Primaires à droite:Nicolas Sarkozy réclame l’unité de la droite

photo SARKOZY A LA BAULE

Dimanche, en clôture de l’université d’été à la Baule, l’ancien président a déclaré qu’il n’y aurait pas d’alternance si la campagne devait continuer sur « un pugilat ». Il a assuré que lui même n’attaquerait pas ses adversaires à la Primaire. Cela ne l’a pas empêché de lancer quelques piques.

Calmer le jeu….

Dans son discours de clôture de l’université d’été à la Baule, Nicolas Sarkozy s’est posé en rassembleur et demande que le vainqueur de la primaire des 20 et 27 novembre prochains « ne soit pas soutenu du bout des lèvres ». « Ici, je veux dire avec force qu’il n’y aura pas d’alternance si la campagne des primaires devait continuer sur la base d’un pugilat. Aucune victoire ne se construit sur les divisions. Sur les divisions, on ne construit que la défaite » a estimé l’ancien président.
Parlant de « pugilat », le candidat à la primaire visait François Fillon qui l’a violemment attaqué la semaine dernière., ainsi que samedi lors de son discours, tout en mesurant cette fois ses critiques.
L’ex-premier ministre de Nicolas Sarkozy l’avait déjà largement taclé, le 28 août : « il ne sert à rien de parler d’autorité quand soi-même on n’est pas irréprochable ». Qui imagine un seul instant, le Général de Gaulle mis en examen ? ». Samedi Il avait également déclaré : « comment imposer le respect de l’Etat et de la loi si les dirigeants s’écartent eux-mêmes de leurs devoirs ? Et d’ajouter, «  le crédit n’a pas été seulement atteint ces dernières années par des affaires judiciaires, il l’a été aussi par une pratique des affaires judiciaires, il l’a été aussi par une pratique des pouvoirs qui a démonétisé la fonction présidentielle ».
La plupart des candidats à la primaire n’ont pas écouté le discours du président de LR. Seuls, Nathalie Kosciusco-Morizet, qui est intervenue en fin de matinée et Jacques Myard sont restés pour l’écouter.
Malgré ses déclarations, Nicolas Sarkozy n’a pas manqué lui aussi de critiquer sans le nommer, le favori des sondages, Alain Juppé qui a proposé samedi un « code de bonne conduite » durant la primaire. « Je n’aime pas le code de bonne conduite, j’aime la bonne conduite. Quand il faut un code, c’est déjà qu’il y a un problème » a t-il estimé.
« Quel sera notre état, si pendant deux mois et demi, il nous reste un champ de bataille avec des ruines ? Quelle sera la France du candidat de la droite et du centre s’il était soutenu à reculons ? A interrogé l’ex-chef de l’état..
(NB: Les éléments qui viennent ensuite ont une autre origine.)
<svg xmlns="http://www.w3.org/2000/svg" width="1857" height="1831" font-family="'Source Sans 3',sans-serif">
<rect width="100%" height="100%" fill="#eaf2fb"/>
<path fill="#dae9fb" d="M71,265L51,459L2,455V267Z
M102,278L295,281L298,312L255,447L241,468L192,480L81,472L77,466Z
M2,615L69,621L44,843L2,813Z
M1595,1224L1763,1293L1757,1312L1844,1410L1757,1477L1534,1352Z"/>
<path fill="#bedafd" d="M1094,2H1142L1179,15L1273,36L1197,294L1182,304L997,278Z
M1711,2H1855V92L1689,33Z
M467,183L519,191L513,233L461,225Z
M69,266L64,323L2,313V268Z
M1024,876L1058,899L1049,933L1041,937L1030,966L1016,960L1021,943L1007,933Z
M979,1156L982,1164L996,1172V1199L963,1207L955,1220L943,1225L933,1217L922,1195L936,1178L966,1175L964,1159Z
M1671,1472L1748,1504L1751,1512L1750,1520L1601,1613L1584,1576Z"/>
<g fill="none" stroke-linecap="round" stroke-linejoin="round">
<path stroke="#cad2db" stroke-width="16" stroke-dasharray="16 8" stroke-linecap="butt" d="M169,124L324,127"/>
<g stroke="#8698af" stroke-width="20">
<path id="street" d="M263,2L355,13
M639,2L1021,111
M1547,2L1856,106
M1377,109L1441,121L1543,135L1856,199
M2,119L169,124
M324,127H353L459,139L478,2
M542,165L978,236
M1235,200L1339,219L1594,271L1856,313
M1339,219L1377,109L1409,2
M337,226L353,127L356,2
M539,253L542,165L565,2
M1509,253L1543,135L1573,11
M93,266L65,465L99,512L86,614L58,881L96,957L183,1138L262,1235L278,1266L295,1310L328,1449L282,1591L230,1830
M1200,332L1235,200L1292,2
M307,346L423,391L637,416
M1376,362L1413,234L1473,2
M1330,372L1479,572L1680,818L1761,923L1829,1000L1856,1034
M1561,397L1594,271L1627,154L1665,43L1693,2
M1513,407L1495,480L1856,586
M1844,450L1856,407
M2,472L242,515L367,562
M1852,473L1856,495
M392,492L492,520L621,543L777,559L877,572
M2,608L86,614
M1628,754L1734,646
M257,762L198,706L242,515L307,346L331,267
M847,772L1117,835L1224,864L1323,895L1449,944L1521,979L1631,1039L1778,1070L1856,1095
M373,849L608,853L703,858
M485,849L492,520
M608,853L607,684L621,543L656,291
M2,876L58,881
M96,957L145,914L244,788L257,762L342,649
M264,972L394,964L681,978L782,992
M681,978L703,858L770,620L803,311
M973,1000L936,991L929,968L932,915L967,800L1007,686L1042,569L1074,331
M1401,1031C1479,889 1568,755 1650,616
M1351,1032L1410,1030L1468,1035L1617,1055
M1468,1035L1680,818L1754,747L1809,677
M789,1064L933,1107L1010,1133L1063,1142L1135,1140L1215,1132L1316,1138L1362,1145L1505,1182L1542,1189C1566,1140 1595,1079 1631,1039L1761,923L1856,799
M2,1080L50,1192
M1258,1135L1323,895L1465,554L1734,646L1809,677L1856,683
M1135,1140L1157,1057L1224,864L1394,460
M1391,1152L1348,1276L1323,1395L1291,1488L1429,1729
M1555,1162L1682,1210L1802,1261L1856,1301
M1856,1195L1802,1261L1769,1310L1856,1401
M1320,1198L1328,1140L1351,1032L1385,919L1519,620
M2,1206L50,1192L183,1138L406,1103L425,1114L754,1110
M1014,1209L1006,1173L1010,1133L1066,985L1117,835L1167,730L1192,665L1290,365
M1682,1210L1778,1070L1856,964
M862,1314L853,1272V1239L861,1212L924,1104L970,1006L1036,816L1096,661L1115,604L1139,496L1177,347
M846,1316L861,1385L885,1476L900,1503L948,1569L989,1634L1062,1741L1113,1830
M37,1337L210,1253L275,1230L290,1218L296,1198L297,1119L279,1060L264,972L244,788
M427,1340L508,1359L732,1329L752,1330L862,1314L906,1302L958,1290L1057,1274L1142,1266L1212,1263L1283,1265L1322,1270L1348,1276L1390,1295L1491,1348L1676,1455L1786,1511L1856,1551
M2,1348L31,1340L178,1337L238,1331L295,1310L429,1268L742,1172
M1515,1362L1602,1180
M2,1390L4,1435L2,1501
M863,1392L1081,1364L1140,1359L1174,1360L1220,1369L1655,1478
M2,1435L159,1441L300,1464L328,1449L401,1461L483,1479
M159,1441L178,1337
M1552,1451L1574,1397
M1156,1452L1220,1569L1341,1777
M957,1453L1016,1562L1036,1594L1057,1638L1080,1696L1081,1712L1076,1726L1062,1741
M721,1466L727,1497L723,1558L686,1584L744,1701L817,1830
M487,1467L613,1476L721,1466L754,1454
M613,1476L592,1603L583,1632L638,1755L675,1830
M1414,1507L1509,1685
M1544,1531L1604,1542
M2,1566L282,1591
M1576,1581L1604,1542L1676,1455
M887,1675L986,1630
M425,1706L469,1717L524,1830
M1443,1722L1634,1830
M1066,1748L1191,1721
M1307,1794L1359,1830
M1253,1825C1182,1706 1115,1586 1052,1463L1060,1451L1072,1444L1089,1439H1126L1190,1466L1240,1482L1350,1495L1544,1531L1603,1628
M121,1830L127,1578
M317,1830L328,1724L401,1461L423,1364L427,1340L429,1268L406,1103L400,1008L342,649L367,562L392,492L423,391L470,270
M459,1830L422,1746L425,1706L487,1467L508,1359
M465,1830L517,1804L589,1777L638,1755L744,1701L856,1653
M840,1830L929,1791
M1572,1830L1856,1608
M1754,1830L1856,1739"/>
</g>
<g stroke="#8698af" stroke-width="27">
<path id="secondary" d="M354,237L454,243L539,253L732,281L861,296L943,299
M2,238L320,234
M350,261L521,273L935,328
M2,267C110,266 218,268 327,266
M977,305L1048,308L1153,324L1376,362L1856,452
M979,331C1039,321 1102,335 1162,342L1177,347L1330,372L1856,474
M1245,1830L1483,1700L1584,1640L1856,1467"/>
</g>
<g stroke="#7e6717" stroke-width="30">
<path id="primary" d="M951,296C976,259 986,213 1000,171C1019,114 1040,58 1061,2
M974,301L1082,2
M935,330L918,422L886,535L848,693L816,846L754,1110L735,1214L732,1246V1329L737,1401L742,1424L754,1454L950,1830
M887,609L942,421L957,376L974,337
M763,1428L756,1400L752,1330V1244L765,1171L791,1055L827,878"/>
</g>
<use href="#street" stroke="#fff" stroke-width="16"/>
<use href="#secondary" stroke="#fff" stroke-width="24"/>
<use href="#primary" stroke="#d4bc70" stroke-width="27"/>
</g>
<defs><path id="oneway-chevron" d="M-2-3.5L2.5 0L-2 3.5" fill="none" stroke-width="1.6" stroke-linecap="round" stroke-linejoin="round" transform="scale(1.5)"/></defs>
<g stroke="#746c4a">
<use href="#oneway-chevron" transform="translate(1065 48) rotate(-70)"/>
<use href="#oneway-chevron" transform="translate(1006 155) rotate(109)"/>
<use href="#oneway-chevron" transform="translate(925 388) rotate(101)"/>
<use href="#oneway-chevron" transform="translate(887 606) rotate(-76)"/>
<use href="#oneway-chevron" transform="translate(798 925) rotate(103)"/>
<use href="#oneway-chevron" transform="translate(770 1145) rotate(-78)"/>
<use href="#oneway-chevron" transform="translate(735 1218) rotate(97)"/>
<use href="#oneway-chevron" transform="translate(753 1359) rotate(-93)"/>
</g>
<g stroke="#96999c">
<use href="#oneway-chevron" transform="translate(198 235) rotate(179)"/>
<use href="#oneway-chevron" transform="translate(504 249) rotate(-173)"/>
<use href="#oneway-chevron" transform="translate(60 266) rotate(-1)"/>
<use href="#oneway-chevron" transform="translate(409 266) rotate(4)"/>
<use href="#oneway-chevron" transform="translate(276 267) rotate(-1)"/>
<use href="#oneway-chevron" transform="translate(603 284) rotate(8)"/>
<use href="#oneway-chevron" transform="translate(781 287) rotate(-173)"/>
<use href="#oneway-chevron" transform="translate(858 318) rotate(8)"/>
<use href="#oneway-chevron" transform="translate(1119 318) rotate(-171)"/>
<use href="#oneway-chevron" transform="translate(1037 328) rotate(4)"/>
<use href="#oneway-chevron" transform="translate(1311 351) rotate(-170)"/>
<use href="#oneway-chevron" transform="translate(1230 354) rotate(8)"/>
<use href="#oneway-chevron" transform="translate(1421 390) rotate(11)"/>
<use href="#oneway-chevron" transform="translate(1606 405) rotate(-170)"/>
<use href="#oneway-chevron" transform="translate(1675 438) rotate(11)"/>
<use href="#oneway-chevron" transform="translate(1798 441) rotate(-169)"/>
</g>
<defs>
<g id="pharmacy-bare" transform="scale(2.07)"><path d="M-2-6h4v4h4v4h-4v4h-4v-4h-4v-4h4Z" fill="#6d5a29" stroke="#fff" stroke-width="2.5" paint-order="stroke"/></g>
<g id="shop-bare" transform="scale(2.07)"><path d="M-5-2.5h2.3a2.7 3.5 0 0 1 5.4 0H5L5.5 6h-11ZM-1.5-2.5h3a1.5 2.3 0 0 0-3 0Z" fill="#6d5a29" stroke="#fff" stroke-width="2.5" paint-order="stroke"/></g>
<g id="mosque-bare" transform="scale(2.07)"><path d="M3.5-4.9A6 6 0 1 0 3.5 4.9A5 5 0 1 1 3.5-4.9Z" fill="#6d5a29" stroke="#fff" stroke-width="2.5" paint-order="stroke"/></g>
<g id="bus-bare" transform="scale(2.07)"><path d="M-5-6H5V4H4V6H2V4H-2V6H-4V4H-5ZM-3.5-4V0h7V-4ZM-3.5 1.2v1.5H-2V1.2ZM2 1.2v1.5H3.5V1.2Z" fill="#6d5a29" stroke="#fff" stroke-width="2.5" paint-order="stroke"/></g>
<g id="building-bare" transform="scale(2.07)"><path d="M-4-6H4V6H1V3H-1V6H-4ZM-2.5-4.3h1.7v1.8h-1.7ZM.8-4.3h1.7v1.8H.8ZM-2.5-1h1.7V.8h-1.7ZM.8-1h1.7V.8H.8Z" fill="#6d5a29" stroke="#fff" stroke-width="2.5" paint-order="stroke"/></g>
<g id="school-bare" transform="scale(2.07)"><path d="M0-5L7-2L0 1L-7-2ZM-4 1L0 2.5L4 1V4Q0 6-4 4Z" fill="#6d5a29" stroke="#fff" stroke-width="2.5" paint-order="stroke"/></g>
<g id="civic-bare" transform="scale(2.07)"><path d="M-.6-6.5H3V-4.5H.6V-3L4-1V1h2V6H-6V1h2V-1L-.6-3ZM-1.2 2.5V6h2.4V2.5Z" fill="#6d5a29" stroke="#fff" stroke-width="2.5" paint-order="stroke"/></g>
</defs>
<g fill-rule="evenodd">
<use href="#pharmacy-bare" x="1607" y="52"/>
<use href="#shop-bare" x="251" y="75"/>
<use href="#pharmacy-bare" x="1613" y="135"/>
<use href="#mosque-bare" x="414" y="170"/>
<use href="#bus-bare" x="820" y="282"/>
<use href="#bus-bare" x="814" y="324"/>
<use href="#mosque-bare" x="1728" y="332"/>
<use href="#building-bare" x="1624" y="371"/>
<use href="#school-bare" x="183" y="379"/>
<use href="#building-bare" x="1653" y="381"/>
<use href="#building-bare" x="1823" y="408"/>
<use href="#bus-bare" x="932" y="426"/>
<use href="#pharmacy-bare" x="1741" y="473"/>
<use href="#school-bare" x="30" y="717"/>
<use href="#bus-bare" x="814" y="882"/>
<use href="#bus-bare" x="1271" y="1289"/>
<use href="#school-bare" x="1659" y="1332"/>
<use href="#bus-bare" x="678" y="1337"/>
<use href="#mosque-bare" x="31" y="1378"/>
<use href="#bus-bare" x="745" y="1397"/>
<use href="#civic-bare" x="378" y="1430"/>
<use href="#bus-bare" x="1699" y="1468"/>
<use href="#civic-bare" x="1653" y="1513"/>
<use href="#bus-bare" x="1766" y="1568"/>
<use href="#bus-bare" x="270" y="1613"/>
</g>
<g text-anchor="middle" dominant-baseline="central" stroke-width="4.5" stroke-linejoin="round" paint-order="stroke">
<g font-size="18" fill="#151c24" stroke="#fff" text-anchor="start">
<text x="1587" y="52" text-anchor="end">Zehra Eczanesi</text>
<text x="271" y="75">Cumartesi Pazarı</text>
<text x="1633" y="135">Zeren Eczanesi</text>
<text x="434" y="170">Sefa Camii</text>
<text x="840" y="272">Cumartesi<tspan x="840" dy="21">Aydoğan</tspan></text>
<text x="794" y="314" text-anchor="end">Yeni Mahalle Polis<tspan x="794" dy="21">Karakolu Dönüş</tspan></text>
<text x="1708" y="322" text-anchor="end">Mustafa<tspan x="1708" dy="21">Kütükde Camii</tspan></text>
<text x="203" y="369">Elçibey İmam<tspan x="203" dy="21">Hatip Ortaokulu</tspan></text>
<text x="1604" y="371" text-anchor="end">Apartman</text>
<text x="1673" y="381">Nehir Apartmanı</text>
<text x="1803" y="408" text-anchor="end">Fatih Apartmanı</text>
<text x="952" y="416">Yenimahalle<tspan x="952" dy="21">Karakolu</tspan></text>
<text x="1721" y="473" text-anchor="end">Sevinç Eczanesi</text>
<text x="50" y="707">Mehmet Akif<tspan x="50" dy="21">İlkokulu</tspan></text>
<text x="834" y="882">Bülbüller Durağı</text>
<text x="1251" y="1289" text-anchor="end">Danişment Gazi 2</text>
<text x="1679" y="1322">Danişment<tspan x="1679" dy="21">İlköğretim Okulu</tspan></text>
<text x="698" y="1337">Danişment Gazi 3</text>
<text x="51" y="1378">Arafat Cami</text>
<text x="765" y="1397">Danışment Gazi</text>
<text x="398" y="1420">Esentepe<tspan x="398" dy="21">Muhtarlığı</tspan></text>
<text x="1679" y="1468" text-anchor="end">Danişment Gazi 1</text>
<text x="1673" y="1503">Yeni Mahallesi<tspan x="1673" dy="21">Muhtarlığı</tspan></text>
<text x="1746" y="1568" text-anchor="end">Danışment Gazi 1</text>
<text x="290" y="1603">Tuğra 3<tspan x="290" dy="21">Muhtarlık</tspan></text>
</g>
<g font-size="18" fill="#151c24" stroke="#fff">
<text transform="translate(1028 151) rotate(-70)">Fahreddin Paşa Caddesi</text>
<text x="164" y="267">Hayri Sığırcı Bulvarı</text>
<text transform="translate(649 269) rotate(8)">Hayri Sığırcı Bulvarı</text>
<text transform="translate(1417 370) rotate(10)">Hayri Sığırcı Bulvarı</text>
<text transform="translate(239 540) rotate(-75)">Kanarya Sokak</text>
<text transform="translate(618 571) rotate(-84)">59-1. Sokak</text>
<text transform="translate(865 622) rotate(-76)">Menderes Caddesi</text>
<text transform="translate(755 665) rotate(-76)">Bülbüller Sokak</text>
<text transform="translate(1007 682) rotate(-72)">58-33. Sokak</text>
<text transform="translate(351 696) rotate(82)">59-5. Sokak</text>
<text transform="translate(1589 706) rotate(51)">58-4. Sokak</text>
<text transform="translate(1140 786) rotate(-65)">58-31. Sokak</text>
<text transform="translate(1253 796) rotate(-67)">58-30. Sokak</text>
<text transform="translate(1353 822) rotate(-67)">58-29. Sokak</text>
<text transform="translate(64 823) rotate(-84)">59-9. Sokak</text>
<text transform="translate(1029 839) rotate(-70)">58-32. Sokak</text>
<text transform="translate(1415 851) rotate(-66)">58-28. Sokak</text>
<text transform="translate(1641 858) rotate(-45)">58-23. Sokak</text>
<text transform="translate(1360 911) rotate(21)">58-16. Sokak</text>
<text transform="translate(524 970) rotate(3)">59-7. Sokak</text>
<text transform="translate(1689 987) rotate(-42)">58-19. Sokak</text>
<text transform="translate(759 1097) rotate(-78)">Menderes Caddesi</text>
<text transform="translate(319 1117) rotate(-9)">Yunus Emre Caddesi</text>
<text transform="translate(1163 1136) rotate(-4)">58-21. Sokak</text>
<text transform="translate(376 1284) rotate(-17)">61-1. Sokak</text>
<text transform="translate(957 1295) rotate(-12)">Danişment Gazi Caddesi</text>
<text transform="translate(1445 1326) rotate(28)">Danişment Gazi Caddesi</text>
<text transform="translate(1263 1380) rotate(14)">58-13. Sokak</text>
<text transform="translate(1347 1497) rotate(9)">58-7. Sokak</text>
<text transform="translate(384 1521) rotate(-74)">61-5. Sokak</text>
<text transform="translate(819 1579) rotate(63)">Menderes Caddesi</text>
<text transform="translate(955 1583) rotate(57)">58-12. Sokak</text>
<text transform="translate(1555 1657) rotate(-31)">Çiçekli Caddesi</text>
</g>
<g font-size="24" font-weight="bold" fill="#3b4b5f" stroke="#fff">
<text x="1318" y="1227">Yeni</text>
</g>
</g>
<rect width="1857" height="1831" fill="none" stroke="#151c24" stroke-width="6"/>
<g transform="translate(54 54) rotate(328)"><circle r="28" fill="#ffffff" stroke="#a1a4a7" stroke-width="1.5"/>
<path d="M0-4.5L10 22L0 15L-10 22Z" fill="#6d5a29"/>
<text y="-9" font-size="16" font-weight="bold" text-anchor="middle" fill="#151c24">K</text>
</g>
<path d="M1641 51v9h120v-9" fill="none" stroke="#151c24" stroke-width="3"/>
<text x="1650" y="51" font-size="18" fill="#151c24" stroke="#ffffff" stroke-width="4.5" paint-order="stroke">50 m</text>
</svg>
« La vrai souffrance, c’est ce que vivent les français, pas la nôtre… »

Favori dans les sondages, l’ex-Premier ministre de Jacques Chirac a adopté l’attitude du sage au dessus de la mêlée, et a semblé d’accord sur la nécessité d’éviter « tout pugilat ».
« Je veux des primaires pour des idées et non pas pour des rancœurs. D’ailleurs nous n’avons aucune rancœur les uns envers les autres..La vrai souffrance, c’est ce que vivent les français, pas la nôtre. Nous, nous avons la chance de vivre un engagement qui nous passionne » a lancé Alain Juppé.

Nicolas Sarkozy a par ailleurs martelé lors de son discours : « Si on continue comme aujourd’hui avec l’immigration, nous irons vers des affrontements communautaires. Pour la gauche il est interdit de parler d’immigration. Ceux qui osent prononcer ce mot seraient des xénophobes. Ce n’est pas être xénophobes que d’affirmer que l’immigration ne peut continuer comme nous la connaissons aujourd’hui »affirme t-il.
« La gauche a la main qui tremble face aux provocations faites à la République, devant les caïds, devant les voyous. Nous considérons que notre devoir est de protéger les plus faibles en ayant le courage d’assumer que la première des précautions, c’est la sanction, impitoyable face à ceux qui ne veulent pas comprendre la règle » a t-il encore affirmé.